In the case of Starbuck v. Starbuck, 173 N. Y. 503, 66 N. E. 195, 93 Am. St. Rep. 631, it was held that “a party cannot ... be heard to impeach a decree or judgment which he himself has procured to be entered in his own favor.” (Page 508.) In that action there was a controversy between two women, both claiming to' be the widow of the deceased, and, therefore, entitled to a part of his estate. One of them left the de*687ceased, who resided in the state of New York, and went to Massachusetts, where she obtained a divorce from her husband, who did not appear in the action. After the decree she remained in the state of Massachusetts. Her divorced husband subsequently married again. It was claimed that the Massachusetts divorce was void for the reason that the court did not have jurisdiction. The objection was overruled and the decree sustained. In the case of Waldo v. Waldo, 52 Mich. 94, 17 N. W. 710, it was held that “an Indiana divorce cannot be impeached in a purely collateral civil action in Michigan by seeking to show that the residence of the complainant in the divorce suit was not such as to give the Indiana court jurisdiction.” (Syllabus. See, also, Matter of Morrisson, 59 N. Y. Supr. Ct. 102, 5 N. Y. Supp. 90; Matter of Swales, 60 N. Y. Supr. Ct., App. Div., 599, 172 N. Y. 651, 65 N. E. 1122.) The following cases, while not directly in point, are of the same general effect: Richardson’s Estate, 132 Pa. St. 292, 19 Atl. 82; Kinnier v. Kinnier, 45 N. Y. 535, 6 Am. Rep. 132; Kirrigan v. Kirrigan, 15 N. J. Eq. 146; Ellis v. White et al., 61 Iowa, 644, 17 N. W. 28.

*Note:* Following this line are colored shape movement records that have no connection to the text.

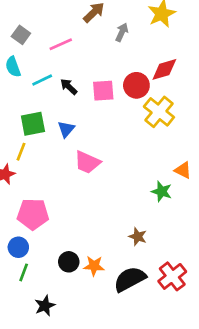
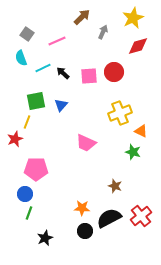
red diamond: (164, 69) -> (138, 46), moved
yellow cross: (159, 112) -> (120, 113), moved, turned 30
pink trapezoid: (87, 162) -> (86, 143), moved
orange triangle: (183, 170) -> (141, 131), moved
black circle: (69, 262) -> (85, 231), moved

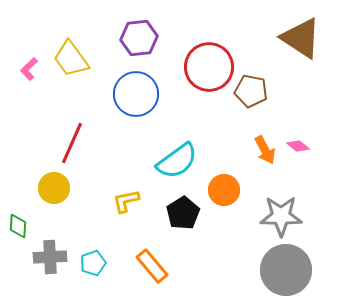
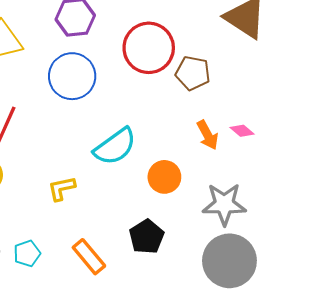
black pentagon: (183, 213) -> (147, 237), moved

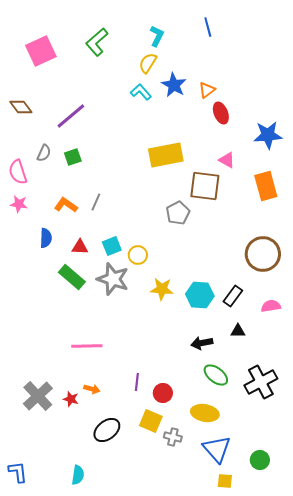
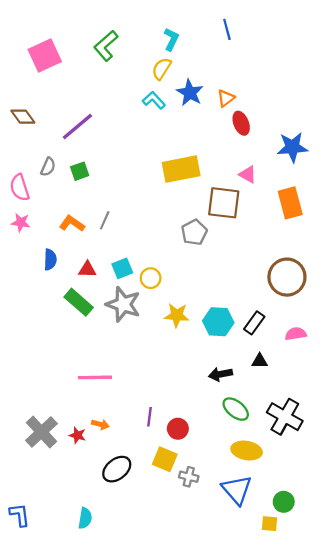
black cross: (261, 382) -> (285, 417), turned -32
yellow ellipse: (205, 413) -> (247, 451), moved
yellow square: (225, 481) -> (270, 524), moved

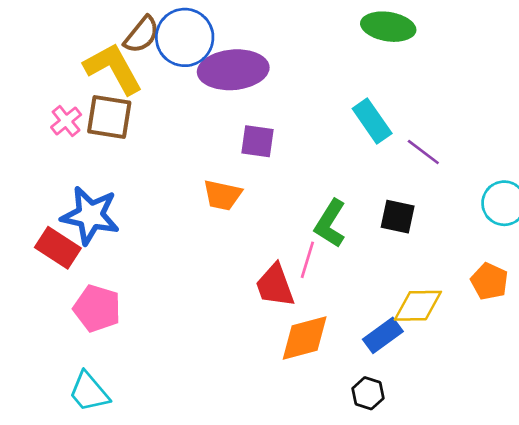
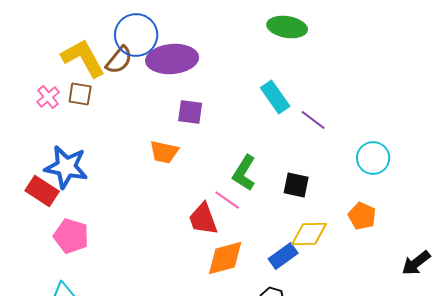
brown semicircle: (142, 35) -> (119, 60), moved
brown square: (109, 117) -> (80, 94), size x0.7
black square: (398, 217) -> (296, 185), moved
pink line: (307, 260) -> (227, 200), turned -72

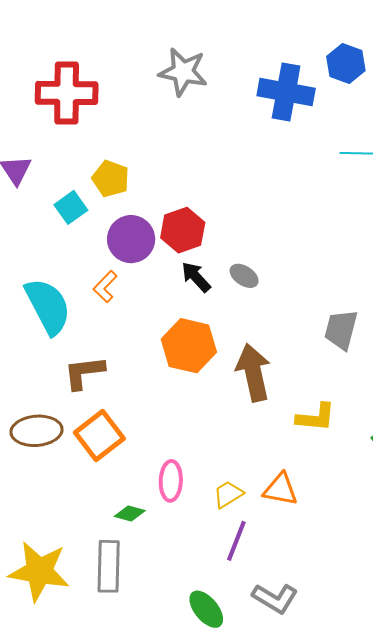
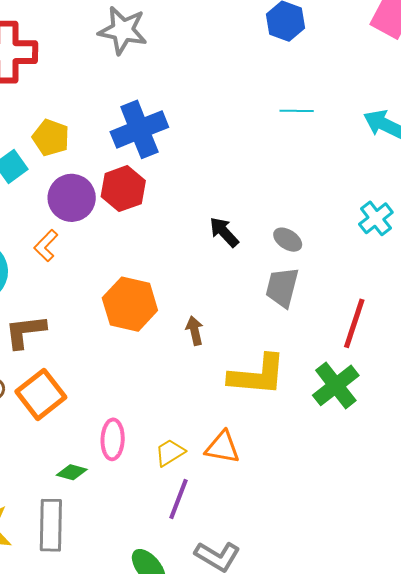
blue cross: (286, 92) -> (139, 129), moved, turned -32
gray ellipse: (244, 276) -> (288, 240), moved
black arrow: (196, 277) -> (224, 232), moved
brown arrow: (253, 373) -> (195, 331), size x0.5
yellow L-shape: (316, 417) -> (257, 375), size x1.5

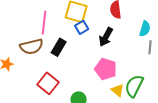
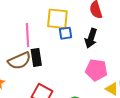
blue square: (82, 27) -> (66, 33), turned 32
black rectangle: (59, 47) -> (36, 57), moved, turned -30

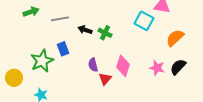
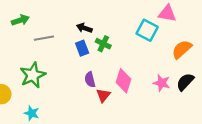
gray line: (60, 19) -> (44, 38), moved
black arrow: (85, 30) -> (84, 28), moved
blue rectangle: (63, 49) -> (82, 48), moved

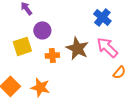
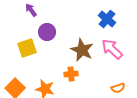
orange cross: (52, 55) -> (71, 74), moved
orange semicircle: (119, 72) -> (118, 88), moved, turned 32

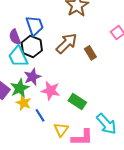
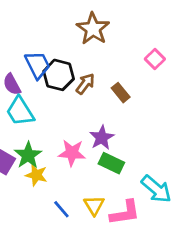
brown arrow: (66, 43) -> (85, 84), size x0.7
black hexagon: (32, 46) -> (59, 75), moved
purple star: (32, 77) -> (102, 138), moved
blue line: (40, 115) -> (61, 209), moved

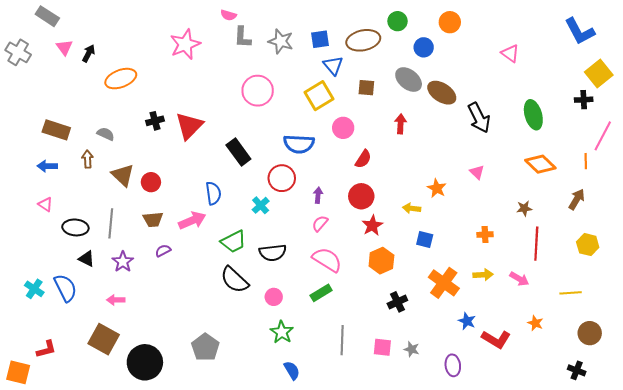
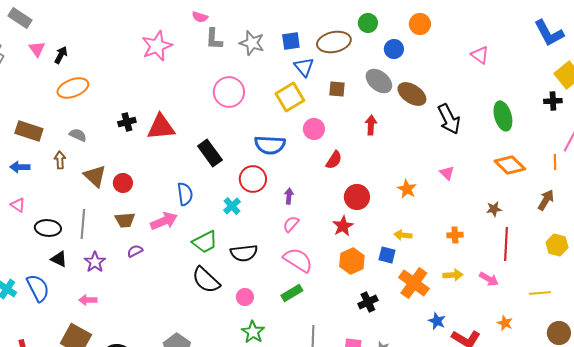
orange ellipse: (121, 79) -> (73, 88), moved
red triangle: (189, 126) -> (161, 127), turned 40
red circle: (361, 196) -> (357, 197), moved
yellow arrow: (412, 208) -> (403, 235), moved
blue square: (425, 240) -> (387, 255), moved

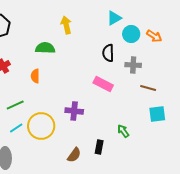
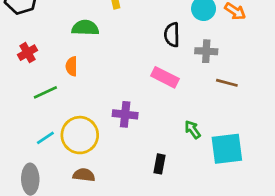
green line: (15, 105) -> (45, 92), moved
cyan square: (157, 114) -> (227, 149), moved, size x1.4
green arrow: (123, 131) -> (193, 130), moved
brown semicircle: (74, 155) -> (84, 175), moved, turned -119

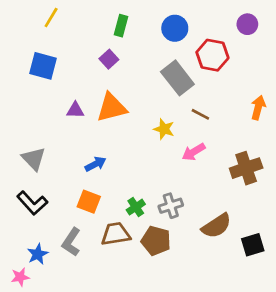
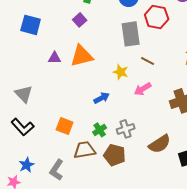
gray rectangle: (177, 78) -> (131, 34), turned 30
blue arrow: (95, 164) -> (102, 98), moved
gray L-shape: (71, 242) -> (57, 170), moved

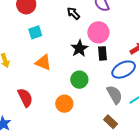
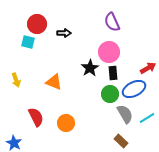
black arrow: (73, 13) -> (64, 33), moved, turned 136
cyan square: (35, 32) -> (28, 42), moved, turned 32
green circle: (79, 80) -> (110, 94), moved
orange circle: (64, 104) -> (66, 123), moved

While the rule applied in this case does not rest upon the doctrine of estoppel, as that term is ordinarily understood, yet there are some facts present which indicate that an ordinary estoppel might be applied. The plaintiff complains of the defendant for having alienated the affections of her husband. Her right to recover for the acts complained of, which occurred before the divorce was granted, has been long since barred by the statute of limitations. When the plaintiff procured the divorce the defendant, having knowledge thereof, had a right to assume that the plaintiff no longer had or claimed any rights to the affections or society of her former husband, A. Scott Bledsoe, and that any relations which she might assume with him thereafter would not in any way infringe upon the rights of the plaintiff. The conduct of the plaintiff in this respect is almost tantamount to an express withdrawal of-ob*688jection to the illicit relations existing between the defendant and the plaintiff’s husband at the time of the divorce. But for the decree these relations might have ceased; by it they were probably encouraged.

We conclude that the plaintiff should not be permitted to impeach the South Dakota decree. This conclusion disposes of all the other questions in the case and they need not be considered. The judgment of the district court is affirmed.